Exercise details:
In the listing below, find the line with "tub (458,263,569,386)" and copy every line from there up to and including the line with "The image spans", exactly and without pictures.

= Beginning of Section =

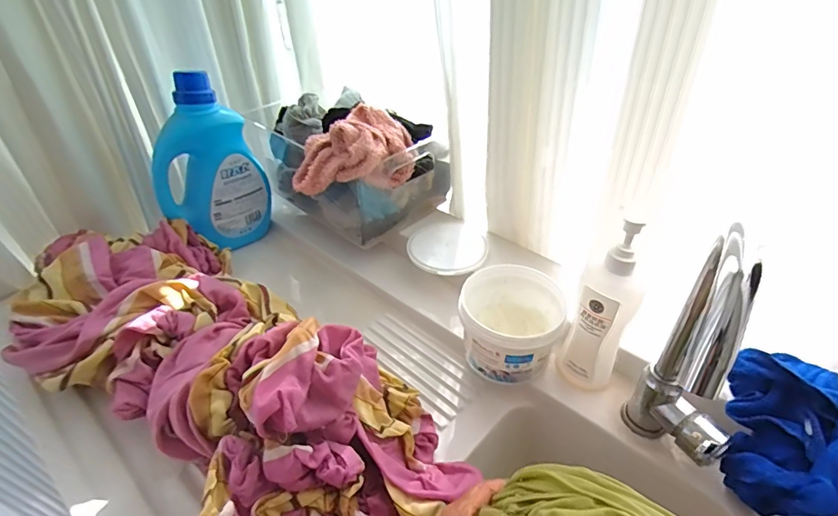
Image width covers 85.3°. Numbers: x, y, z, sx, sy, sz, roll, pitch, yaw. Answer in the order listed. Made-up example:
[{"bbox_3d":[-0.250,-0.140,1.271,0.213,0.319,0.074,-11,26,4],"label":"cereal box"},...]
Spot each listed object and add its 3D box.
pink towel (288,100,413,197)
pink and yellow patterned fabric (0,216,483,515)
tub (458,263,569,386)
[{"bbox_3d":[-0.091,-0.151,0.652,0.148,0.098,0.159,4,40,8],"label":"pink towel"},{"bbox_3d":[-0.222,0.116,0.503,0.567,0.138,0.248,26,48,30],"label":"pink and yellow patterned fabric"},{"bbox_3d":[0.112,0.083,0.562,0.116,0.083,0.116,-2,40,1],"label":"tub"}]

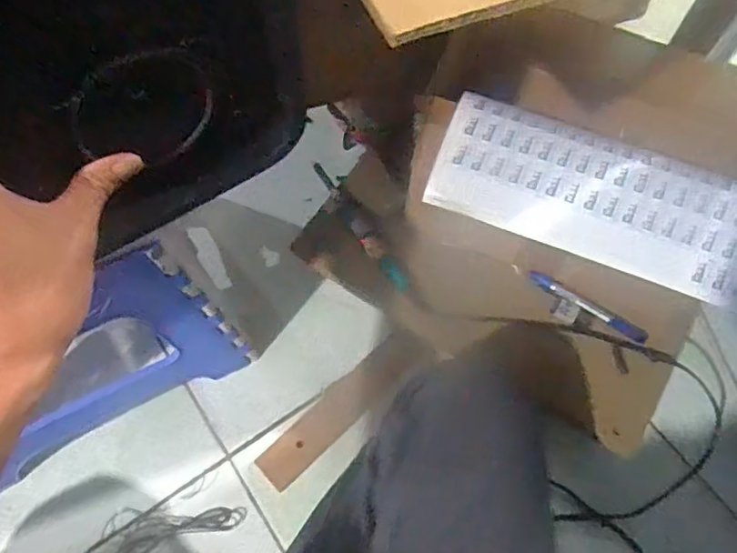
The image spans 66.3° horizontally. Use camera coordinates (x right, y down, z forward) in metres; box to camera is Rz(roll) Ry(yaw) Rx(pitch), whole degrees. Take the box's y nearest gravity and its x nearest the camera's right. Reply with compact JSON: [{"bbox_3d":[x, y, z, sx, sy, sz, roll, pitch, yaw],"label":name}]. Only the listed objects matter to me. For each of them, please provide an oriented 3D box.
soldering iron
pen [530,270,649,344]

= End of Section =

Result for this task:
tub (458,263,569,386)
[{"bbox_3d":[-0.091,-0.151,0.652,0.148,0.098,0.159,4,40,8],"label":"pink towel"},{"bbox_3d":[-0.222,0.116,0.503,0.567,0.138,0.248,26,48,30],"label":"pink and yellow patterned fabric"},{"bbox_3d":[0.112,0.083,0.562,0.116,0.083,0.116,-2,40,1],"label":"tub"}]

The image spans 66.3° horizontally. Use camera coordinates (x right, y down, z forward) in metres; box to camera is Rz(roll) Ry(yaw) Rx(pitch), whole degrees. Take the box's y nearest gravity and its x nearest the camera's right. Reply with compact JSON: [{"bbox_3d":[x, y, z, sx, sy, sz, roll, pitch, yaw],"label":name}]. Only the listed objects matter to me. For each of them, please provide an oriented 3D box.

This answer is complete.